Answer these questions from the text on James of Douai below.
(a) Who appointed James proctor of the Picard nation at the university, and in what year?
(b) According to the Averroist doctrine James adhered to, what was the ultimate perfecter of humans?
(c) Which of James's known commentaries contains ideas similar to those in the commentary on Meteorology?

_Provided text_.
***

James of Douai (, ; ) was a French philosopher who taught at the University of Paris.

James was a Master of Arts who wrote commentaries on Aristotle. He defended the freedom of philosophers to engage in speculation. In 1275, the papal legate Simon of Brion appointed him proctor of the Picard nation at the university. He was probably one of the targets of the Condemnation of 1277. It is possible that the philosopher is the same person as the James of Douai who was a monk at the Abbey of Saint Bertin from 1287 to 1311.

Two commentaries on Aristotle's Meteorology and Nicomachean Ethics were once attributed to James, but his authorship now doubted. The commentary on Meteorology does contain ideas similar to those in James's known commentary on On the Soul. He adhered to the Averroist doctrine that knowledge was the ultimate perfecter of humans. James wrote commentaries of the summa and quaestiones form on Aristotle's On Length and Shortness of Life, On Memory, On Sleep, Sense and Sensibilia, Physics, Prior Analytics and Posterior Analytics.

***

_Information given_.
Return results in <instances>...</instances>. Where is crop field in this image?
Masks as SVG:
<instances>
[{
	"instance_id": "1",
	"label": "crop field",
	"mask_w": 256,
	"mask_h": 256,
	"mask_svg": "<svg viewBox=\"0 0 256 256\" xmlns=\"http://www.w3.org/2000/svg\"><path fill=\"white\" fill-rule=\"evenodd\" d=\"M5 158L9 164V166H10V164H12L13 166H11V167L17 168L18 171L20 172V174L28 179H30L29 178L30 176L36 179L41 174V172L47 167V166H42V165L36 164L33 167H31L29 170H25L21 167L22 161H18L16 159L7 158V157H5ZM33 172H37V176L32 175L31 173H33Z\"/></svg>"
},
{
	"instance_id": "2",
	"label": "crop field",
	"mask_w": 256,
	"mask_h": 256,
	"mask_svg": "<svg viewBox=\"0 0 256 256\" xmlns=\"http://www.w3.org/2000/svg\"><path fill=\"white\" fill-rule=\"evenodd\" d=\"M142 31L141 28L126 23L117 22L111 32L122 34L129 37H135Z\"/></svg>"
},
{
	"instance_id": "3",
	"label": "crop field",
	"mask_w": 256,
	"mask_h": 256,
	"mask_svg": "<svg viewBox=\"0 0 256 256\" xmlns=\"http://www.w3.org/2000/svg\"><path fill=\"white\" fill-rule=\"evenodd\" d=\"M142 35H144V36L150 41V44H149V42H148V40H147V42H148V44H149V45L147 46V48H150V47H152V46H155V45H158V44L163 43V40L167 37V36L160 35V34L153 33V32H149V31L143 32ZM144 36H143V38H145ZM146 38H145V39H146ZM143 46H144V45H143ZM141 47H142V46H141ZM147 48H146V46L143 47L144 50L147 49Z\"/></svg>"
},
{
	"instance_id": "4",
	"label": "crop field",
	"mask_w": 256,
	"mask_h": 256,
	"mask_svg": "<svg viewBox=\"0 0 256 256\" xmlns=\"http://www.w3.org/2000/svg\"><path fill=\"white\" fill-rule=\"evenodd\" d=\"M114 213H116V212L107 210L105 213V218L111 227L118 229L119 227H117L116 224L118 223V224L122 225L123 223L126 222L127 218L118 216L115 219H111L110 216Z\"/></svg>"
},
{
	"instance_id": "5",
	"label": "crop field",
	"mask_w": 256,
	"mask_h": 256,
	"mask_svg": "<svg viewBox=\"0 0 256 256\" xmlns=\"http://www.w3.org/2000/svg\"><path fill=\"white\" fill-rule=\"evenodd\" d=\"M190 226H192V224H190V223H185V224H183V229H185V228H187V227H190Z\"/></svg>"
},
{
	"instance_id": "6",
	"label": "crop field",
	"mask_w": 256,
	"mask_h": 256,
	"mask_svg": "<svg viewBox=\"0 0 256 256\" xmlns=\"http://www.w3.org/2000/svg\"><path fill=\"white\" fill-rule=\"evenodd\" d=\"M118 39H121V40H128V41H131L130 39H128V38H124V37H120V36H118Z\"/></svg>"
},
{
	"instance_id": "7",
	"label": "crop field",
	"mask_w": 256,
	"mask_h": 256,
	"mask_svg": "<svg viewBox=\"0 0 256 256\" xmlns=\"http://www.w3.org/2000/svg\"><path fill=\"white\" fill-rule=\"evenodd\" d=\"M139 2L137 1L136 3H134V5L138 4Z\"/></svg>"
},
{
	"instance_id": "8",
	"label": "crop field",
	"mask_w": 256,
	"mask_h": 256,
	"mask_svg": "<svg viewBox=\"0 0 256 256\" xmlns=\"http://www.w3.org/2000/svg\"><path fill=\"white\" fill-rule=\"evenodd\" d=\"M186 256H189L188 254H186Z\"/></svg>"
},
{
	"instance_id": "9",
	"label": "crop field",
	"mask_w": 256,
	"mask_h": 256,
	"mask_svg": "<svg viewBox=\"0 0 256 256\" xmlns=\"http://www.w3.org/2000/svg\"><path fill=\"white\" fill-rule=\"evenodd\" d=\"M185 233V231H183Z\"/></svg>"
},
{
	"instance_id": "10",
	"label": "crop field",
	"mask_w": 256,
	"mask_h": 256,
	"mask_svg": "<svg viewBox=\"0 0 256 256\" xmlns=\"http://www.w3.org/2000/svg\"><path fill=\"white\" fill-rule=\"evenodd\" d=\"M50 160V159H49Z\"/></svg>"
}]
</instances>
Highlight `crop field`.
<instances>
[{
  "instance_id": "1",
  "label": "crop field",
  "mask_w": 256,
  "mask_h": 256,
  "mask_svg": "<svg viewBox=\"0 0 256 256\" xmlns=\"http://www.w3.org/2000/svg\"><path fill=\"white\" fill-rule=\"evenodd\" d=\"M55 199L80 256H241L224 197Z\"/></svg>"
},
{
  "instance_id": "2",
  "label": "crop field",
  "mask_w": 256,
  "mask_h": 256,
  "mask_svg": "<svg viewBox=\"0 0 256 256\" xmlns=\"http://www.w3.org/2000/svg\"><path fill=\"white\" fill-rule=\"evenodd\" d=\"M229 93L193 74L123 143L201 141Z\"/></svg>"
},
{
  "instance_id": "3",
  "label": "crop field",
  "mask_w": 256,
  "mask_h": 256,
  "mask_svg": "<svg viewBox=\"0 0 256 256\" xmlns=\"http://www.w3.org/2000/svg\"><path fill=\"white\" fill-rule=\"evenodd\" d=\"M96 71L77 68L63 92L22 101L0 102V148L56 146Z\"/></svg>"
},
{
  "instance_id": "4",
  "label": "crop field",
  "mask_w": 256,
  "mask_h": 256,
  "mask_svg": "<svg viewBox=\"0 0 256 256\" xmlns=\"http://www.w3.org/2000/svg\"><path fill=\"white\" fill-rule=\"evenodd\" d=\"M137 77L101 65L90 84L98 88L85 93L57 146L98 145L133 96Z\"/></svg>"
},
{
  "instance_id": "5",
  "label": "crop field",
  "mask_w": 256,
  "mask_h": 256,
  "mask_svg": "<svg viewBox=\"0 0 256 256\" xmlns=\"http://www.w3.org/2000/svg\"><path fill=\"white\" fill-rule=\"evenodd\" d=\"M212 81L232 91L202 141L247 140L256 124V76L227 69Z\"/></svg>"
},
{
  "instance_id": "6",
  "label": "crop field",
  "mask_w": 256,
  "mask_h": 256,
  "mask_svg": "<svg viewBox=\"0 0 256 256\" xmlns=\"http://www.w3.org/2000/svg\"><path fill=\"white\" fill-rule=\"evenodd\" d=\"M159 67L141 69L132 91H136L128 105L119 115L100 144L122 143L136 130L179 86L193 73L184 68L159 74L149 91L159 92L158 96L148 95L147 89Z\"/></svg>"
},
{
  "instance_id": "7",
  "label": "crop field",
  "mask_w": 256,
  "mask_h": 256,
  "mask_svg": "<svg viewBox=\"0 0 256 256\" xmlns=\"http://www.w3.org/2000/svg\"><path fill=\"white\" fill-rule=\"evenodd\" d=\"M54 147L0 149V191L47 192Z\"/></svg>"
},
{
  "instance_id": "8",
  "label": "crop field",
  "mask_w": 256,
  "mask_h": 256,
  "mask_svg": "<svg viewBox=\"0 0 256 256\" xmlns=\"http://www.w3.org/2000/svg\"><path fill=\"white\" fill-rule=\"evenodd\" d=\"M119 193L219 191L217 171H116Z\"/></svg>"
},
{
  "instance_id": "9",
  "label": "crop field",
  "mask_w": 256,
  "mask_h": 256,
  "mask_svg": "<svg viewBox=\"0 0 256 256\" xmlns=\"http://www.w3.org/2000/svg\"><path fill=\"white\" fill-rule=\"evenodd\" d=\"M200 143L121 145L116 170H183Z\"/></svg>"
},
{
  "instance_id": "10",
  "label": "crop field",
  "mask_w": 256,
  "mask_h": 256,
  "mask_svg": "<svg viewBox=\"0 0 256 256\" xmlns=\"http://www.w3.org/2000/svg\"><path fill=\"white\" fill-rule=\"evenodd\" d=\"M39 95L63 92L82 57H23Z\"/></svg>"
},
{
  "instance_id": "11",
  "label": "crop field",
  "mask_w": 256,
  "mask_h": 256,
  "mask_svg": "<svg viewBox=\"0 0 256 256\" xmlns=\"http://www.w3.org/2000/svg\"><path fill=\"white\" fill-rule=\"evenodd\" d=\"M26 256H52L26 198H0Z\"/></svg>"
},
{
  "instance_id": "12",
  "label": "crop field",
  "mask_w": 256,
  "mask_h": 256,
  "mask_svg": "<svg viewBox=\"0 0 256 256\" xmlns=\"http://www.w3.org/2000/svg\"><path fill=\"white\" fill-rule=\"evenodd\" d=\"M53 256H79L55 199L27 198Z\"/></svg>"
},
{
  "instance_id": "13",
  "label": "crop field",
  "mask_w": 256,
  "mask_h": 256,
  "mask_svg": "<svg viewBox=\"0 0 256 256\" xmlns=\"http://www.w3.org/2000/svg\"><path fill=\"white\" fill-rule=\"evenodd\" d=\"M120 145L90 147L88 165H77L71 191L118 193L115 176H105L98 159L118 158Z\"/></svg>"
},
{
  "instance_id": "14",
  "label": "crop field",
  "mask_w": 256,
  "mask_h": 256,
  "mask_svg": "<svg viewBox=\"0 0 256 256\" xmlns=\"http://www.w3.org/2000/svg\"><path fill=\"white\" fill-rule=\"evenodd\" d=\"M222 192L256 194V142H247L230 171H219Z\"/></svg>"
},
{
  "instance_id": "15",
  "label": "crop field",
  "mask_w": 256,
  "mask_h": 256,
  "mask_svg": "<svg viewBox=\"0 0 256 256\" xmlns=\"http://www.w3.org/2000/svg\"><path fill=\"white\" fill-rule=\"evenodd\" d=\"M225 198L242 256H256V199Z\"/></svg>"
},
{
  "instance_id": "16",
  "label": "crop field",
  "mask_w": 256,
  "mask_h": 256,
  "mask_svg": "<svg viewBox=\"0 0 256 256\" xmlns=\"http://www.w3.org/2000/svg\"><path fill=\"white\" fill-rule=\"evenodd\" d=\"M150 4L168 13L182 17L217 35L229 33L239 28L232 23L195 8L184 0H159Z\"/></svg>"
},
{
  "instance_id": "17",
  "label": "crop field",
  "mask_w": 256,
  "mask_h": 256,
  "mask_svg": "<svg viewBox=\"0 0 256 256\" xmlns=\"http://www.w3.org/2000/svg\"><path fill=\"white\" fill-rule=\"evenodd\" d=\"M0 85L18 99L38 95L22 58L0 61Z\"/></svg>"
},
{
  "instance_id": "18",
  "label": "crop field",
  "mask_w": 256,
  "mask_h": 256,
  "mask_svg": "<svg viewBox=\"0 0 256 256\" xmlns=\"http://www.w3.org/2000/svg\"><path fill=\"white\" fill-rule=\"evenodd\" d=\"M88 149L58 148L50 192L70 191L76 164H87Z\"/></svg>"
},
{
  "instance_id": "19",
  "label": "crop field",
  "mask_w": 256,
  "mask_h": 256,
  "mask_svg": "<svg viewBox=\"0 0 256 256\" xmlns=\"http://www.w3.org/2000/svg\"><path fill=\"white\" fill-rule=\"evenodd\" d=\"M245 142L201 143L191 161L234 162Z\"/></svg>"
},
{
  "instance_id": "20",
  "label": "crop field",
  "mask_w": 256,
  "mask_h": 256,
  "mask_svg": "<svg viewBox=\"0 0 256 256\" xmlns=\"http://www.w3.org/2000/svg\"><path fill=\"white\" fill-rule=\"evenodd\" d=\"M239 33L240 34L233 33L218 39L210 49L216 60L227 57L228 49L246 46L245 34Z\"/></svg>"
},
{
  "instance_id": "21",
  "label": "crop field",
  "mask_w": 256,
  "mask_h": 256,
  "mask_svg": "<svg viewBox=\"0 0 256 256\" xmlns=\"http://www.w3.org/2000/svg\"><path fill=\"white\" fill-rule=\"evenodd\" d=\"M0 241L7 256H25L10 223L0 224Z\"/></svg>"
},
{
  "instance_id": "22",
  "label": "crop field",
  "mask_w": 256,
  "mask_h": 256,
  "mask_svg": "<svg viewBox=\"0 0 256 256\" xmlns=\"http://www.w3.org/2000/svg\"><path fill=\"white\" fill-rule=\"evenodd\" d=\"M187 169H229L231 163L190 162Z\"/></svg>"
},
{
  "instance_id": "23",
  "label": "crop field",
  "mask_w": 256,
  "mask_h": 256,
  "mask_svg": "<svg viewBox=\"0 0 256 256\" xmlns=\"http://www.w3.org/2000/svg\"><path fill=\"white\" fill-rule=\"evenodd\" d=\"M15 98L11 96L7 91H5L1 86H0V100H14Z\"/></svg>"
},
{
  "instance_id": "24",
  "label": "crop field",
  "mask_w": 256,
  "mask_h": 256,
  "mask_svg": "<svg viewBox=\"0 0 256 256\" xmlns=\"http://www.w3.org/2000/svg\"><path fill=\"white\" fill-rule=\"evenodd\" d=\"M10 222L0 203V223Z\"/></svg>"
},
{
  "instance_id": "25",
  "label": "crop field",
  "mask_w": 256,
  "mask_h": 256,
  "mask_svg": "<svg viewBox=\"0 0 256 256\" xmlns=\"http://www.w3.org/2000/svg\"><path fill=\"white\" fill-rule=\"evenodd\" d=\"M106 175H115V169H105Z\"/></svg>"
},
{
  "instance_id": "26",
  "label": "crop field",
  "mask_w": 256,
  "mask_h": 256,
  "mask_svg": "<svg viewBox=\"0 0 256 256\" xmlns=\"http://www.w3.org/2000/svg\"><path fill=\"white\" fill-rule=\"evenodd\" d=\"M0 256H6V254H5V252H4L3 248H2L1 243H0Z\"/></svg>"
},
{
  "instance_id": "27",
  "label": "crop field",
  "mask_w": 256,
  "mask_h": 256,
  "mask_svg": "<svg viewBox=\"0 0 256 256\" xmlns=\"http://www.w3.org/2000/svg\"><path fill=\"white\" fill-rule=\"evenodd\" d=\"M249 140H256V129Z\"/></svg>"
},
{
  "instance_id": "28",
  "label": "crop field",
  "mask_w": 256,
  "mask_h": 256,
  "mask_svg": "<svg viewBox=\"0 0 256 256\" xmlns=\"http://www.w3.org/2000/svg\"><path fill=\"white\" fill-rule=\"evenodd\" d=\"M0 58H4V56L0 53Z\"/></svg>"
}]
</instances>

***

_Result for this task_.
(a) The papal legate Simon of Brion, in 1275.
(b) Knowledge.
(c) His commentary on On the Soul.